Brackmann noted that these texts are written in such a way as to promote the patient’s response to drugs being taken or being produced.

She cited a typical example of a prescription description using an Old English herbal letter for medicine: “For stomach pain, take the same plant, weighing two coins, boil lightly in water, then let it drink warm. The pain in the stomach will decrease and calm down, so that soon there will be no pain.”

Medieval doctors understood the placebo effect and used it 3
Page from Bald’s Medical Book

The last formula – that everything will pass – is present in almost all recipes. It can range from “this will help him wonderfully” to “everything will be fine soon.”

The author of the work believes that such periodic reminders of the effectiveness of drugs and the obligatory good outcome of treatment have a certain purpose in the medical literature.

To the modern reader, these statements seem largely redundant. After all, medical texts of course assume that these remedies work, otherwise why write them? Nevertheless, Old English and Latin medical texts repeatedly state that the patient will soon get better, or that ointments or drinks are “good medicine.”

Brackmann believes that medieval physicians noticed that if the patient had the opportunity to talk regularly with the doctor, and he comforted him, telling him how everything would soon be in order, then the treatment was more successful.

That is, doctors simply persuaded patients: you will definitely get better, there is no other option. And so that negligent colleagues do not forget about the importance of consolation, they included such turns even in recipes for medicinal decoctions.

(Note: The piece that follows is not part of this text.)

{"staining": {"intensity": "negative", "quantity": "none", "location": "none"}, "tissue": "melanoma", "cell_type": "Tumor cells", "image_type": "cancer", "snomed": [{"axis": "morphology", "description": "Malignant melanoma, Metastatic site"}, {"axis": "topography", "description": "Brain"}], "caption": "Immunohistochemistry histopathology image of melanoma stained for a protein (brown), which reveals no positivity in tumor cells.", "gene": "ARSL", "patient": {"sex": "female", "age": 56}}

In fact, the question of the “placebo effect” in these texts is complex. It is possible to accept the variant of such naive psychotherapy under manipulation, which still remains an effective treatment, but Brackmann goes further.

She believes that some treatments, which are complete quackery, are also the application of the “placebo effect”. The patient will do what he was told, believing in success, and will definitely recover.

The researcher even gives an example of such an action: “For stomach pain and abdominal pain. When you see a dung beetle in the ground, scattering [dirt], grasp it with both hands along with its scattered [dirt], wave your arms vigorously and say three times: “Remedium facio ad ventris dolorum” [Latin: “Cure for pain in the stomach.” Then throw the beetle over your back onto the road.

Be careful not to look at him. When a person has a stomach or abdominal pain, grab your stomach with your hands; he’ll be fine soon.” Agree, given the “effectiveness” of such a “medicine”, the last statement sounds doubtful.